---------- Given entries
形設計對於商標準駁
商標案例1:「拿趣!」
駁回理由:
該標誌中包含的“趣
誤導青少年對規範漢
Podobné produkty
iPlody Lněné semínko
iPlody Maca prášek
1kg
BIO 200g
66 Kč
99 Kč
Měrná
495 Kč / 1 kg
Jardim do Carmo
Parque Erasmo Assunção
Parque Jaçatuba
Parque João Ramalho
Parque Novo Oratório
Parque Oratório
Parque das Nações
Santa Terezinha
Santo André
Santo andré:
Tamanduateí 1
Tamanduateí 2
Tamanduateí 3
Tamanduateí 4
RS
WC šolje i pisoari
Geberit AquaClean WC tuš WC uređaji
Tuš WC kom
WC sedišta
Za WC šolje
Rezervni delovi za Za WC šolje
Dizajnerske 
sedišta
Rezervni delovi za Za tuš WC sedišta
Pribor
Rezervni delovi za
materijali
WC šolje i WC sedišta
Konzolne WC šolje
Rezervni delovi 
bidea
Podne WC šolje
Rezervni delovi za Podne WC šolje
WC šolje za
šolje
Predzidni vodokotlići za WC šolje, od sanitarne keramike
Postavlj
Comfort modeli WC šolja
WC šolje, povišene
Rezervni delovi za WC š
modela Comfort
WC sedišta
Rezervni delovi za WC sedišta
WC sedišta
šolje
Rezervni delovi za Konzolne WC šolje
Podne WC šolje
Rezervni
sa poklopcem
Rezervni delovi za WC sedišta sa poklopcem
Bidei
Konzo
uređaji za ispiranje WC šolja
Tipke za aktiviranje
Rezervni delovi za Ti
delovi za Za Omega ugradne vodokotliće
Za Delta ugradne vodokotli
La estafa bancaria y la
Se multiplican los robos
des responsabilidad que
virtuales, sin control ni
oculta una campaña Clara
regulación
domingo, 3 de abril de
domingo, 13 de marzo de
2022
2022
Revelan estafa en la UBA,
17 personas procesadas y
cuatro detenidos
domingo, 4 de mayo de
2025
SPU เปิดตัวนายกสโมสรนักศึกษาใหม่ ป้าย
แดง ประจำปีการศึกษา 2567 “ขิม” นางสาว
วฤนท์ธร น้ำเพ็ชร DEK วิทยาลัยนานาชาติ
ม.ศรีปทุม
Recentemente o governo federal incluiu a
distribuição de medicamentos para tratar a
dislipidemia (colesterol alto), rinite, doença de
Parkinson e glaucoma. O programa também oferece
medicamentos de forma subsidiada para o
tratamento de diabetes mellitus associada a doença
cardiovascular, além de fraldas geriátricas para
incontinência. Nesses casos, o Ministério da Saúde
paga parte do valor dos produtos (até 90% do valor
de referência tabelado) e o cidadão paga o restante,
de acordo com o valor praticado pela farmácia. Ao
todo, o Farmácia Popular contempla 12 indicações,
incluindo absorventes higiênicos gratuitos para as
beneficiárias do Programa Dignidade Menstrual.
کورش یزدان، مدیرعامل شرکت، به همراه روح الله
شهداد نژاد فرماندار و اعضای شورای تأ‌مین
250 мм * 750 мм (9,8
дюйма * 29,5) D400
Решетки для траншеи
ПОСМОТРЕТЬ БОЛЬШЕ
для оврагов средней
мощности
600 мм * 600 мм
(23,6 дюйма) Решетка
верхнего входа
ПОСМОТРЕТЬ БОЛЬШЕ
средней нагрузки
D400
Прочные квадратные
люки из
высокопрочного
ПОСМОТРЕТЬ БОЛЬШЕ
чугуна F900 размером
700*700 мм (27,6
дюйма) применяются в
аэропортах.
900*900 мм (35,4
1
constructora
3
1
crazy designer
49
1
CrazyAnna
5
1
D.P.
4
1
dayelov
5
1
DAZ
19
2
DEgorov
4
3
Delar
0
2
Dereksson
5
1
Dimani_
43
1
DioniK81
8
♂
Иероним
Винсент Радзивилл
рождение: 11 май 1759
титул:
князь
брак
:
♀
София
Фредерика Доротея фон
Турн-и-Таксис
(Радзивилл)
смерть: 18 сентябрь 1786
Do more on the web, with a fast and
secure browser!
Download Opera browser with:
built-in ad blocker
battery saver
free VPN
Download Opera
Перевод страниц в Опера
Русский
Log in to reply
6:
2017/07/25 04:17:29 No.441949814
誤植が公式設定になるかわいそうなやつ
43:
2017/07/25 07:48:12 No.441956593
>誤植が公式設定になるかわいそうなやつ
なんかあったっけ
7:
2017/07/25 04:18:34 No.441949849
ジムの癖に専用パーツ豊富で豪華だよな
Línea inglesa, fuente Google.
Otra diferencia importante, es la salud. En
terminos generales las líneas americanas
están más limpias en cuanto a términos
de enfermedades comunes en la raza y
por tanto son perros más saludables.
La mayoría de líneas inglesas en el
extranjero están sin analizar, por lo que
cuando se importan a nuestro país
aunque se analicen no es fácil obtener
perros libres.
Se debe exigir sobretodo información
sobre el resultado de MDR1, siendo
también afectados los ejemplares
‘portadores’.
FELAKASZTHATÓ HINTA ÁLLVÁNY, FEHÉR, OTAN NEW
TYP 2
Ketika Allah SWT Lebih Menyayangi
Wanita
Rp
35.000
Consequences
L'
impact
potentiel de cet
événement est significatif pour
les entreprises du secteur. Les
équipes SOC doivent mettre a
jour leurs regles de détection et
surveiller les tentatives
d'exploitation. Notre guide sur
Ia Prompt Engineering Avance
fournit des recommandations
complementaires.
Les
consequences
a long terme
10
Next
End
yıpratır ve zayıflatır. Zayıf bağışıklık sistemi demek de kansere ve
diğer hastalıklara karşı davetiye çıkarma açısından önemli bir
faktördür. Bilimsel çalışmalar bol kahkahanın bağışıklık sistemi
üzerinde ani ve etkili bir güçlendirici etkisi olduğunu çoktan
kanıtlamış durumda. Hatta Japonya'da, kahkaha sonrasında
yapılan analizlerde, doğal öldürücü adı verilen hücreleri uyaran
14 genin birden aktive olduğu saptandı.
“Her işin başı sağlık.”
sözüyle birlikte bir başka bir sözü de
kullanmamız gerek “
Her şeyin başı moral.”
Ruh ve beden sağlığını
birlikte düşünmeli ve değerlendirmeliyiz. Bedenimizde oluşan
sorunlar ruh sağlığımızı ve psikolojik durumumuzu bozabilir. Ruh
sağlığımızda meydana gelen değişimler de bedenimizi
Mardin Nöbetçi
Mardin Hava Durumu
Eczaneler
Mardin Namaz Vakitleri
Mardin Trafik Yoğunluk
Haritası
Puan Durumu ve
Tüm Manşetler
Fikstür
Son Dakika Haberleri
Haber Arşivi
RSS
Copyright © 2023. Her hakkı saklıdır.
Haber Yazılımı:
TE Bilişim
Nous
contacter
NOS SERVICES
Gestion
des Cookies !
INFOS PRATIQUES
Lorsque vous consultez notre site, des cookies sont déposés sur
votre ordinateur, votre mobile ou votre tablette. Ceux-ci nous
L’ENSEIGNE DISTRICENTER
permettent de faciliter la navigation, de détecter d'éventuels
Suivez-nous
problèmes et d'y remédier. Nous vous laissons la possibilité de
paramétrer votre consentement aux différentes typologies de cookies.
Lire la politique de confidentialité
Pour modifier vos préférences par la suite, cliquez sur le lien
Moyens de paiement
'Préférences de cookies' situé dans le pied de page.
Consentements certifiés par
--------------------
## Instruction
Copy all of the rows above word for word, keeping each line as it appears.

## Written solution
形設計對於商標準駁
商標案例1:「拿趣!」
駁回理由:
該標誌中包含的“趣
誤導青少年對規範漢
Podobné produkty
iPlody Lněné semínko
iPlody Maca prášek
1kg
BIO 200g
66 Kč
99 Kč
Měrná
495 Kč / 1 kg
Jardim do Carmo
Parque Erasmo Assunção
Parque Jaçatuba
Parque João Ramalho
Parque Novo Oratório
Parque Oratório
Parque das Nações
Santa Terezinha
Santo André
Santo andré:
Tamanduateí 1
Tamanduateí 2
Tamanduateí 3
Tamanduateí 4
RS
WC šolje i pisoari
Geberit AquaClean WC tuš WC uređaji
Tuš WC kom
WC sedišta
Za WC šolje
Rezervni delovi za Za WC šolje
Dizajnerske 
sedišta
Rezervni delovi za Za tuš WC sedišta
Pribor
Rezervni delovi za
materijali
WC šolje i WC sedišta
Konzolne WC šolje
Rezervni delovi 
bidea
Podne WC šolje
Rezervni delovi za Podne WC šolje
WC šolje za
šolje
Predzidni vodokotlići za WC šolje, od sanitarne keramike
Postavlj
Comfort modeli WC šolja
WC šolje, povišene
Rezervni delovi za WC š
modela Comfort
WC sedišta
Rezervni delovi za WC sedišta
WC sedišta
šolje
Rezervni delovi za Konzolne WC šolje
Podne WC šolje
Rezervni
sa poklopcem
Rezervni delovi za WC sedišta sa poklopcem
Bidei
Konzo
uređaji za ispiranje WC šolja
Tipke za aktiviranje
Rezervni delovi za Ti
delovi za Za Omega ugradne vodokotliće
Za Delta ugradne vodokotli
La estafa bancaria y la
Se multiplican los robos
des responsabilidad que
virtuales, sin control ni
oculta una campaña Clara
regulación
domingo, 3 de abril de
domingo, 13 de marzo de
2022
2022
Revelan estafa en la UBA,
17 personas procesadas y
cuatro detenidos
domingo, 4 de mayo de
2025
SPU เปิดตัวนายกสโมสรนักศึกษาใหม่ ป้าย
แดง ประจำปีการศึกษา 2567 “ขิม” นางสาว
วฤนท์ธร น้ำเพ็ชร DEK วิทยาลัยนานาชาติ
ม.ศรีปทุม
Recentemente o governo federal incluiu a
distribuição de medicamentos para tratar a
dislipidemia (colesterol alto), rinite, doença de
Parkinson e glaucoma. O programa também oferece
medicamentos de forma subsidiada para o
tratamento de diabetes mellitus associada a doença
cardiovascular, além de fraldas geriátricas para
incontinência. Nesses casos, o Ministério da Saúde
paga parte do valor dos produtos (até 90% do valor
de referência tabelado) e o cidadão paga o restante,
de acordo com o valor praticado pela farmácia. Ao
todo, o Farmácia Popular contempla 12 indicações,
incluindo absorventes higiênicos gratuitos para as
beneficiárias do Programa Dignidade Menstrual.
کورش یزدان، مدیرعامل شرکت، به همراه روح الله
شهداد نژاد فرماندار و اعضای شورای تأ‌مین
250 мм * 750 мм (9,8
дюйма * 29,5) D400
Решетки для траншеи
ПОСМОТРЕТЬ БОЛЬШЕ
для оврагов средней
мощности
600 мм * 600 мм
(23,6 дюйма) Решетка
верхнего входа
ПОСМОТРЕТЬ БОЛЬШЕ
средней нагрузки
D400
Прочные квадратные
люки из
высокопрочного
ПОСМОТРЕТЬ БОЛЬШЕ
чугуна F900 размером
700*700 мм (27,6
дюйма) применяются в
аэропортах.
900*900 мм (35,4
1
constructora
3
1
crazy designer
49
1
CrazyAnna
5
1
D.P.
4
1
dayelov
5
1
DAZ
19
2
DEgorov
4
3
Delar
0
2
Dereksson
5
1
Dimani_
43
1
DioniK81
8
♂
Иероним
Винсент Радзивилл
рождение: 11 май 1759
титул:
князь
брак
:
♀
София
Фредерика Доротея фон
Турн-и-Таксис
(Радзивилл)
смерть: 18 сентябрь 1786
Do more on the web, with a fast and
secure browser!
Download Opera browser with:
built-in ad blocker
battery saver
free VPN
Download Opera
Перевод страниц в Опера
Русский
Log in to reply
6:
2017/07/25 04:17:29 No.441949814
誤植が公式設定になるかわいそうなやつ
43:
2017/07/25 07:48:12 No.441956593
>誤植が公式設定になるかわいそうなやつ
なんかあったっけ
7:
2017/07/25 04:18:34 No.441949849
ジムの癖に専用パーツ豊富で豪華だよな
Línea inglesa, fuente Google.
Otra diferencia importante, es la salud. En
terminos generales las líneas americanas
están más limpias en cuanto a términos
de enfermedades comunes en la raza y
por tanto son perros más saludables.
La mayoría de líneas inglesas en el
extranjero están sin analizar, por lo que
cuando se importan a nuestro país
aunque se analicen no es fácil obtener
perros libres.
Se debe exigir sobretodo información
sobre el resultado de MDR1, siendo
también afectados los ejemplares
‘portadores’.
FELAKASZTHATÓ HINTA ÁLLVÁNY, FEHÉR, OTAN NEW
TYP 2
Ketika Allah SWT Lebih Menyayangi
Wanita
Rp
35.000
Consequences
L'
impact
potentiel de cet
événement est significatif pour
les entreprises du secteur. Les
équipes SOC doivent mettre a
jour leurs regles de détection et
surveiller les tentatives
d'exploitation. Notre guide sur
Ia Prompt Engineering Avance
fournit des recommandations
complementaires.
Les
consequences
a long terme
10
Next
End
yıpratır ve zayıflatır. Zayıf bağışıklık sistemi demek de kansere ve
diğer hastalıklara karşı davetiye çıkarma açısından önemli bir
faktördür. Bilimsel çalışmalar bol kahkahanın bağışıklık sistemi
üzerinde ani ve etkili bir güçlendirici etkisi olduğunu çoktan
kanıtlamış durumda. Hatta Japonya'da, kahkaha sonrasında
yapılan analizlerde, doğal öldürücü adı verilen hücreleri uyaran
14 genin birden aktive olduğu saptandı.
“Her işin başı sağlık.”
sözüyle birlikte bir başka bir sözü de
kullanmamız gerek “
Her şeyin başı moral.”
Ruh ve beden sağlığını
birlikte düşünmeli ve değerlendirmeliyiz. Bedenimizde oluşan
sorunlar ruh sağlığımızı ve psikolojik durumumuzu bozabilir. Ruh
sağlığımızda meydana gelen değişimler de bedenimizi
Mardin Nöbetçi
Mardin Hava Durumu
Eczaneler
Mardin Namaz Vakitleri
Mardin Trafik Yoğunluk
Haritası
Puan Durumu ve
Tüm Manşetler
Fikstür
Son Dakika Haberleri
Haber Arşivi
RSS
Copyright © 2023. Her hakkı saklıdır.
Haber Yazılımı:
TE Bilişim
Nous
contacter
NOS SERVICES
Gestion
des Cookies !
INFOS PRATIQUES
Lorsque vous consultez notre site, des cookies sont déposés sur
votre ordinateur, votre mobile ou votre tablette. Ceux-ci nous
L’ENSEIGNE DISTRICENTER
permettent de faciliter la navigation, de détecter d'éventuels
Suivez-nous
problèmes et d'y remédier. Nous vous laissons la possibilité de
paramétrer votre consentement aux différentes typologies de cookies.
Lire la politique de confidentialité
Pour modifier vos préférences par la suite, cliquez sur le lien
Moyens de paiement
'Préférences de cookies' situé dans le pied de page.
Consentements certifiés par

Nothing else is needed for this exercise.